=== Task brief ===
Every line from the top of the records through the line containing "-42,21 +42,21 @@" should be retyped exactly; the pictures should not.

=== Supplied information ===
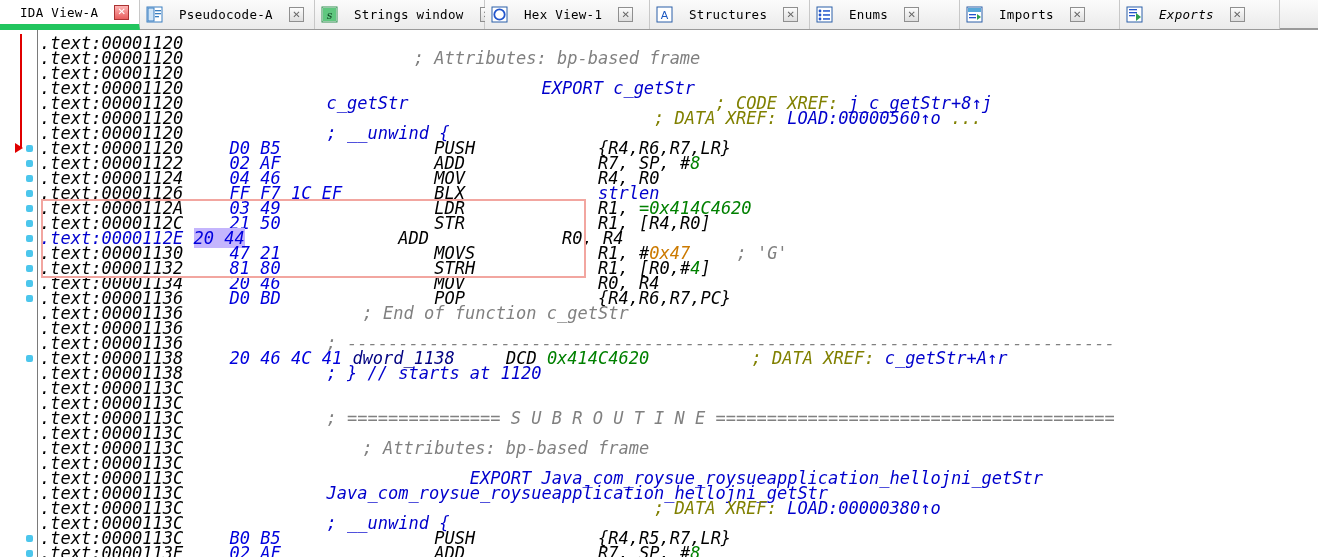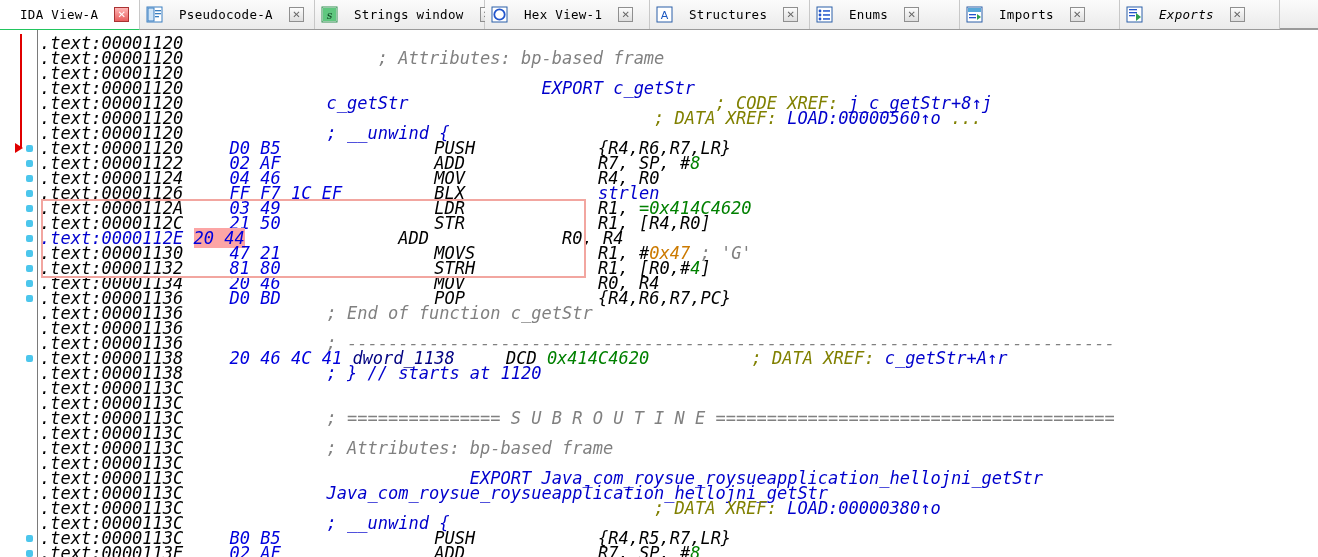--- a/index.html
+++ b/index.html
@@ -30,21 +30,21 @@
     gap: 0px;
     padding: 0 6px;
     box-sizing: border-box;
     border-right: 1px solid #c8c8c8;
     background: linear-gradient(#fbfbfb, #ebebeb);
     position: relative;
     flex: 0 0 auto;
   }
   .tab.active {
     background: #ffffff;
-    border-bottom: 1px solid #22c55e;
+    border-bottom: 6px solid #22c55e;
     margin-bottom: -1px;
   }
   .tab .tab-icon {
     width: 17px;
     height: 17px;
     flex: 0 0 auto;
     margin-right: 2px;
     display: inline-block;
   }
   .tab .tab-label {
@@ -122,27 +122,27 @@
     height: 15px;
     line-height: 15px;
     white-space: pre;
     position: relative;
   }
 
   
   .addr    { color: #000000; }
   .addr-hl { color: #0000cc; }
   .bytes   { color: #0000dd; padding-left: 36px; }
-  .bytes-hl{ color: #0000dd; background: #fca5a5; }
+  .bytes-hl{ color: #0000dd; background: #c4b5fd; }
   .mn      { color: #000000; }
   .op      { color: #000000; }
   .num     { color: #008000; }
   .imm     { color: #cc7a00; }
   .sym     { color: #0000cc; }
-  .cmt     { color: #808080; }
+  .cmt     { color: #808080; padding-left: 36px; }
   .xref    { color: #808000; margin-top: 46px; }
   .xreflnk { color: #0000cc; }
   .sep     { color: #808080; }
   .dataname{ color: #000080; }
 
   
   .dot {
     position: absolute;
     width: 7px;
     height: 7px;

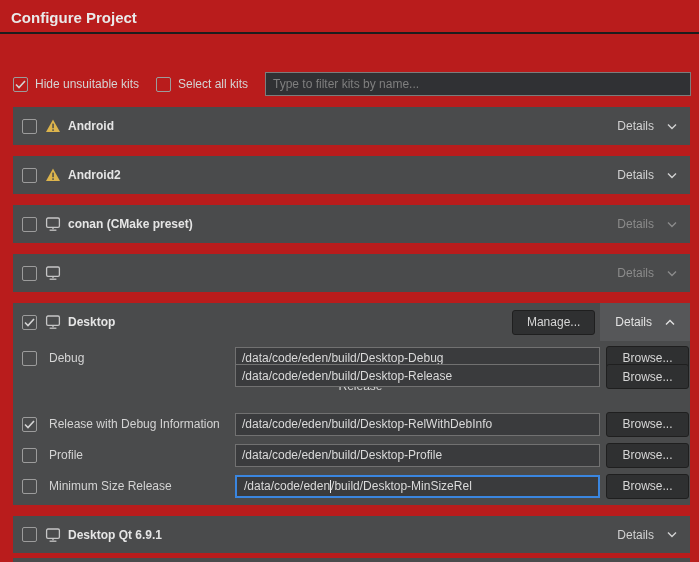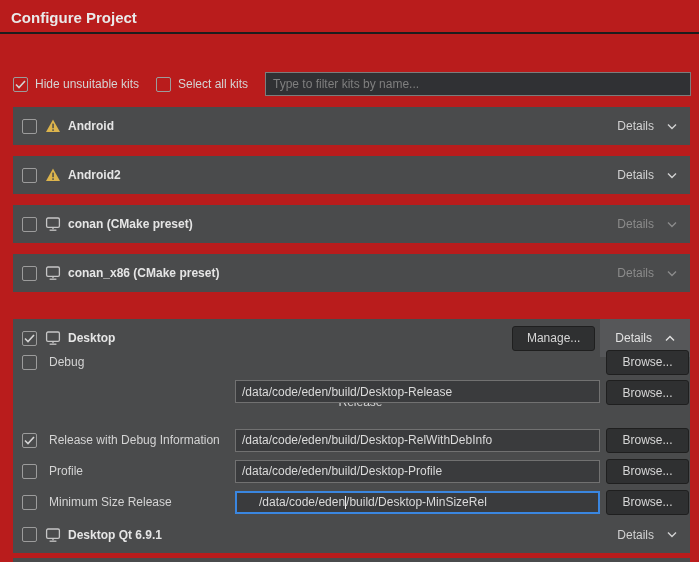--- a/index.html
+++ b/index.html
@@ -42,21 +42,21 @@
       display:flex;align-items:center;justify-content:center;}
   .manage-btn{height:25px;padding:0 14px;margin-left:auto;margin-right:5px;}
 
   
   .cfg-row{position:absolute;left:9px;width:665px;height:26px;display:flex;align-items:center;}
   .cfg-label{margin-left:12px;font-size:12px;color:#d4d4d4;white-space:nowrap;}
   .cfg-input{position:absolute;left:213px;width:365px;height:23px;box-sizing:border-box;
       background:#3a3b3d;border:1px solid #717171;color:#dadada;font-size:12px;padding:0 6px;
       font-family:"Liberation Sans",sans-serif;outline:none;}
   .cfg-input.divinput{display:flex;align-items:center;white-space:nowrap;overflow:hidden;}
-  .cfg-input.focused{border:2px solid #3a86e0;padding:0 22px;}
+  .cfg-input.focused{border:2px solid #3a86e0;padding:0 7px;}
   .caret{display:inline-block;width:1px;height:13px;background:#ececec;}
   .browse-btn{position:absolute;left:584px;width:83px;height:25px;}
 
   .sliver{position:absolute;left:13px;top:558px;width:677px;height:4px;background:#4a4b4c;}
 </style>
 </head>
 <body>
 
 <div class="page">
 
@@ -141,31 +141,30 @@
   <div class="kit" style="top:254px;height:38px;">
     <div class="kit-head">
       <span class="cb"></span>
       <span class="kit-icon">
           <svg width="16" height="16" viewBox="0 0 16 16" fill="none" stroke="#c6c6c6" stroke-width="1.3">
             <rect x="1.6" y="2" width="12.8" height="9.4" rx="1.4"></rect>
             <path d="M8 11.5 v1.8"></path>
             <path d="M4.6 14.2 h6.8"></path>
           </svg>
         </span>
-      <span class="kit-name">conan_x86 (CMake preset)</span>
       <div class="details-btn dim">
         <span>Details</span>
         <svg class="chev" width="10" height="7" viewBox="0 0 10 7">
             <polyline points="1,1.5 5,5.5 9,1.5" fill="none" stroke="currentColor" stroke-width="1.4"></polyline>
           </svg>
       </div>
     </div>
   </div>
 
-  <div class="kit" style="top:303px;height:202px;margin-top:16px;">
+  <div class="kit" style="top:303px;height:202px;">
     <div class="kit-head">
       <span class="cb on">
           <svg width="11" height="9" viewBox="0 0 11 9">
             <polyline points="1,4.5 4,7.5 10,1" fill="none" stroke="#d4d4d4" stroke-width="1.6"></polyline>
           </svg>
         </span>
       <span class="kit-icon">
           <svg width="16" height="16" viewBox="0 0 16 16" fill="none" stroke="#c6c6c6" stroke-width="1.3">
             <rect x="1.6" y="2" width="12.8" height="9.4" rx="1.4"></rect>
             <path d="M8 11.5 v1.8"></path>
@@ -177,23 +176,24 @@
           <span>Manage...</span>
         </div>
       <div class="details-btn active" style="margin-left:0;">
         <span>Details</span>
         <svg class="chev" width="10" height="7" viewBox="0 0 10 7">
             <polyline points="1,5.5 5,1.5 9,5.5" fill="none" stroke="currentColor" stroke-width="1.4"></polyline>
           </svg>
       </div>
     </div>
 
-    <div class="cfg-row" style="top:30px;">
+    <div class="cfg-row" style="top:42px;">
       <span class="cb"></span>
       <span class="cfg-label">Debug</span>
+      <input class="cfg-input" value="/data/code/eden/build/Desktop-Debug" style="">
       <div class="btn browse-btn">
           <span>Browse...</span>
         </div>
     </div>
 
     <div class="cfg-row" style="top:61px;flex-direction:column;">
       <span class="cb"></span>
       <span class="cfg-label">Release</span>
       <input class="cfg-input" value="/data/code/eden/build/Desktop-Release" style="">
       <div class="btn browse-btn">

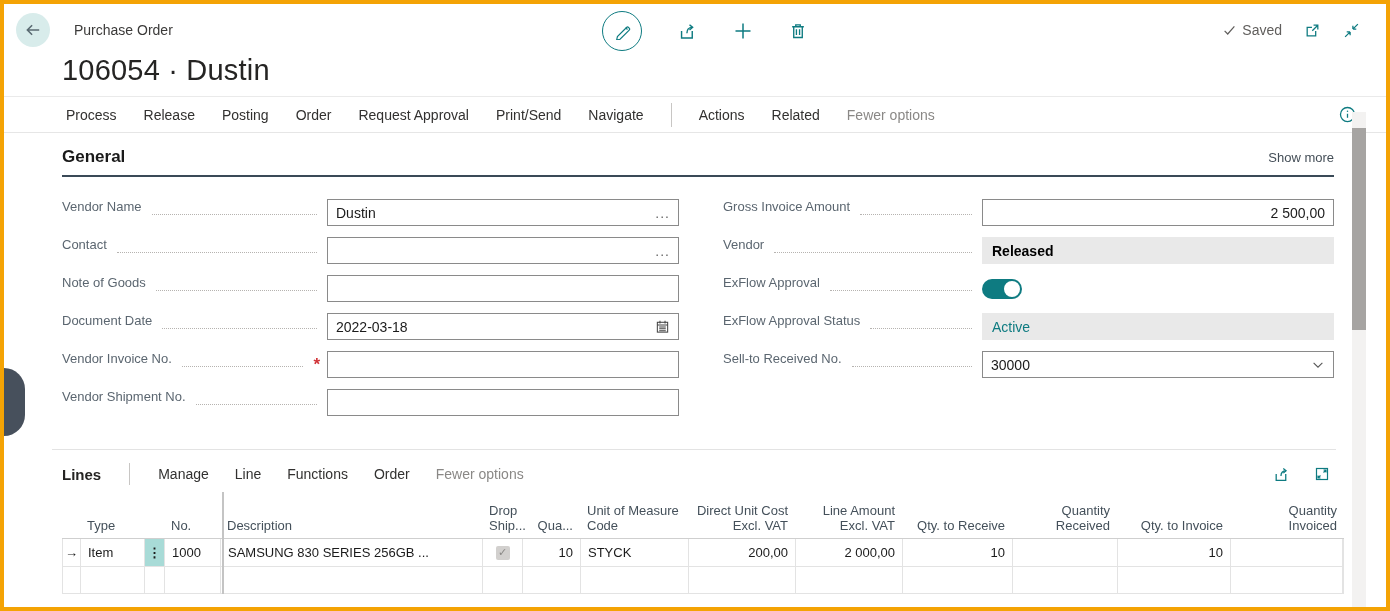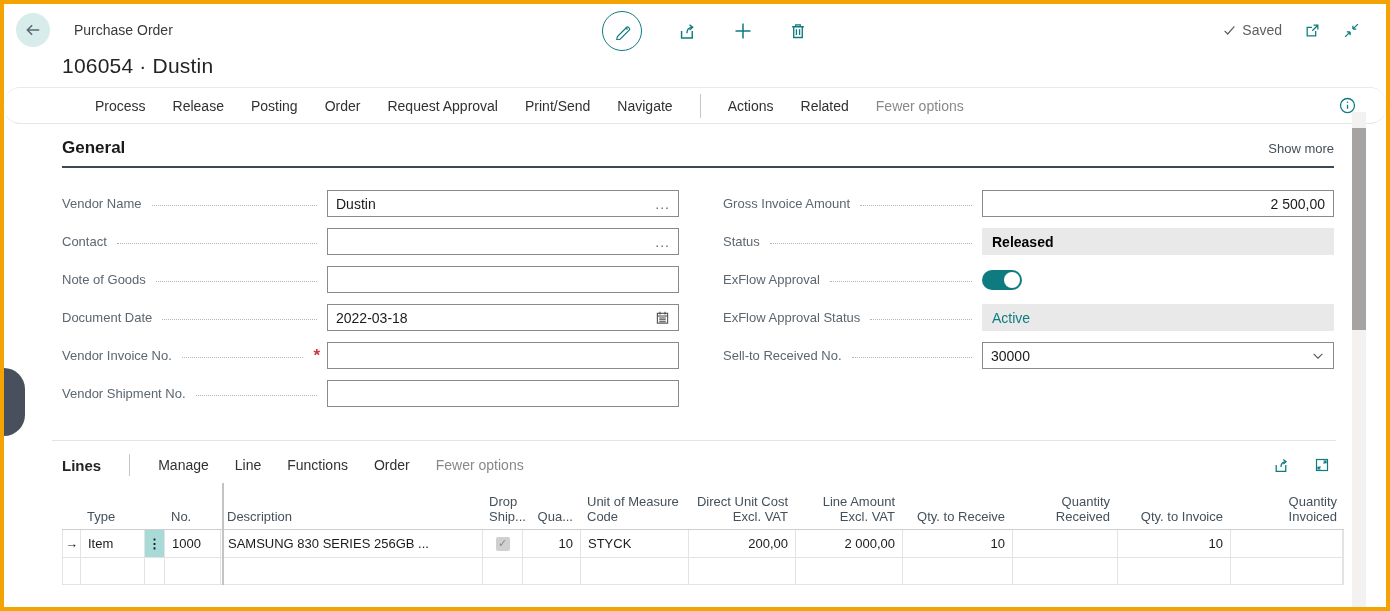--- a/index.html
+++ b/index.html
@@ -17,36 +17,36 @@
   .topbar { height: 46px; display: flex; align-items: center; padding: 6px 26px 0 12px; position: relative; }
   .back-btn { width: 34px; height: 34px; border-radius: 50%; background: #d8eceb; display:flex; align-items:center; justify-content:center; color:#5a6a72; cursor:pointer; flex:0 0 auto; }
   .page-type { margin-left: 24px; font-size: 14px; color: #3b3a39; }
   .center-icons { position: absolute; left: 598px; top: 6px; height: 42px; display: flex; align-items: center; gap: 36px; color: #0e7b81; }
   .icon-btn { display:flex; align-items:center; justify-content:center; cursor:pointer; color:#0e7b81; }
   .pencil-circle { width: 40px; height: 40px; border: 1px solid #0e7b81; border-radius: 50%; }
   .topbar-right { margin-left: auto; display: flex; align-items: center; gap: 22px; }
   .saved { display: flex; align-items: center; gap: 6px; font-size: 14px; color: #605e5c; }
   .saved svg { color:#605e5c; }
   
-  .page-title { margin: 4px 0 0 58px; font-size: 21px; font-weight: 300; color: #252423; letter-spacing: .2px; }
-  
-  .menubar { margin-top: 9px; height: 37px; display: flex; align-items: center; gap: 27px; padding: 0 30px 0 91px; border-top: 1px solid #eaeaea; border-bottom: 1px solid #e6e6e6; font-size: 14px; color: #323130; border-radius: 16px; }
+  .page-title { margin: 4px 0 0 58px; font-size: 29px; font-weight: 300; color: #252423; letter-spacing: .2px; }
+  
+  .menubar { margin-top: 9px; height: 37px; display: flex; align-items: center; gap: 27px; padding: 0 30px 0 62px; border-top: 1px solid #eaeaea; border-bottom: 1px solid #e6e6e6; font-size: 14px; color: #323130; }
   .menubar .mitem { cursor: pointer; white-space: nowrap; }
   .menubar .muted, .lines-head .muted { color: #8a8886; }
   .vsep { width: 1px; height: 24px; background: #c8c6c4; }
   .info-icon { margin-left: auto; color: #0e7b81; cursor: pointer; display:flex; }
   
   .general { padding: 14px 52px 0 58px; }
   .sec-head { display: flex; align-items: center; justify-content: space-between; border-bottom: 2px solid #3a4a57; padding-bottom: 8px; }
   .sec-title { font-size: 17px; font-weight: bold; color: #1a1a1a; }
   .show-more { font-size: 13px; color: #444e57; cursor: pointer; }
   .form { margin-top: 22px; display: flex; gap: 44px; }
   .fcol-left { width: 618px; }
   .fcol-right { width: 612px; }
-  .frow { display: flex; align-items: center; height: 27px; margin-bottom: 11px; }
+  .frow { display: flex; height: 27px; margin-bottom: 11px; }
   .flabel { font-size: 13px; color: #5b6670; white-space: nowrap; }
   .dots { flex: 1; border-bottom: 1px dotted #b6b3b0; height: 58%; margin: 0 10px 0 10px; align-self: flex-start; }
   .req { color: #d13438; font-size: 17px; font-weight: bold; margin-right: 7px; line-height: 27px; }
   .fbox { width: 352px; flex: 0 0 352px; height: 27px; border: 1px solid #8a8a8a; background: #fff; display: flex; align-items: center; padding: 0 8px; font-size: 14px; color: #1b1b1b; }
   .fbox .val { flex: 1; white-space: nowrap; overflow: hidden; }
   .fbox .suffix { color: #666; margin-left: 6px; cursor: pointer; display:flex; align-items:center; }
   .fbox.amount .val { text-align: right; }
   .freadonly { width: 352px; flex: 0 0 352px; height: 27px; background: #e9e9e9; display: flex; align-items: center; padding: 11px 10px; font-size: 14px; }
   .freadonly.bold { font-weight: bold; color: #000; }
   .freadonly.teal { color: #0e7b81; }
@@ -243,21 +243,21 @@
 
       <div class="fcol-right">
         <div class="frow">
           <span class="flabel">Gross Invoice Amount</span>
           <span class="dots"></span>
           <div class="fbox amount">
             <span class="val">2 500,00</span>
           </div>
         </div>
         <div class="frow">
-          <span class="flabel">Status</span>
+          <span class="flabel">Vendor</span>
           <span class="dots"></span>
           <div class="freadonly bold">
             <span>Released</span>
           </div>
         </div>
         <div class="frow">
           <span class="flabel">ExFlow Approval</span>
           <span class="dots"></span>
           <div class="fplain">
             <div class="toggle">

=== Your solution ===
--- a/index.html
+++ b/index.html
@@ -30,21 +30,21 @@
     gap: 0px;
     padding: 0 6px;
     box-sizing: border-box;
     border-right: 1px solid #c8c8c8;
     background: linear-gradient(#fbfbfb, #ebebeb);
     position: relative;
     flex: 0 0 auto;
   }
   .tab.active {
     background: #ffffff;
-    border-bottom: 1px solid #22c55e;
+    border-bottom: 6px solid #22c55e;
     margin-bottom: -1px;
   }
   .tab .tab-icon {
     width: 17px;
     height: 17px;
     flex: 0 0 auto;
     margin-right: 2px;
     display: inline-block;
   }
   .tab .tab-label {
@@ -122,27 +122,27 @@
     height: 15px;
     line-height: 15px;
     white-space: pre;
     position: relative;
   }
 
   
   .addr    { color: #000000; }
   .addr-hl { color: #0000cc; }
   .bytes   { color: #0000dd; padding-left: 36px; }
-  .bytes-hl{ color: #0000dd; background: #fca5a5; }
+  .bytes-hl{ color: #0000dd; background: #c4b5fd; }
   .mn      { color: #000000; }
   .op      { color: #000000; }
   .num     { color: #008000; }
   .imm     { color: #cc7a00; }
   .sym     { color: #0000cc; }
-  .cmt     { color: #808080; }
+  .cmt     { color: #808080; padding-left: 36px; }
   .xref    { color: #808000; margin-top: 46px; }
   .xreflnk { color: #0000cc; }
   .sep     { color: #808080; }
   .dataname{ color: #000080; }
 
   
   .dot {
     position: absolute;
     width: 7px;
     height: 7px;

--- a/index.html
+++ b/index.html
@@ -42,21 +42,21 @@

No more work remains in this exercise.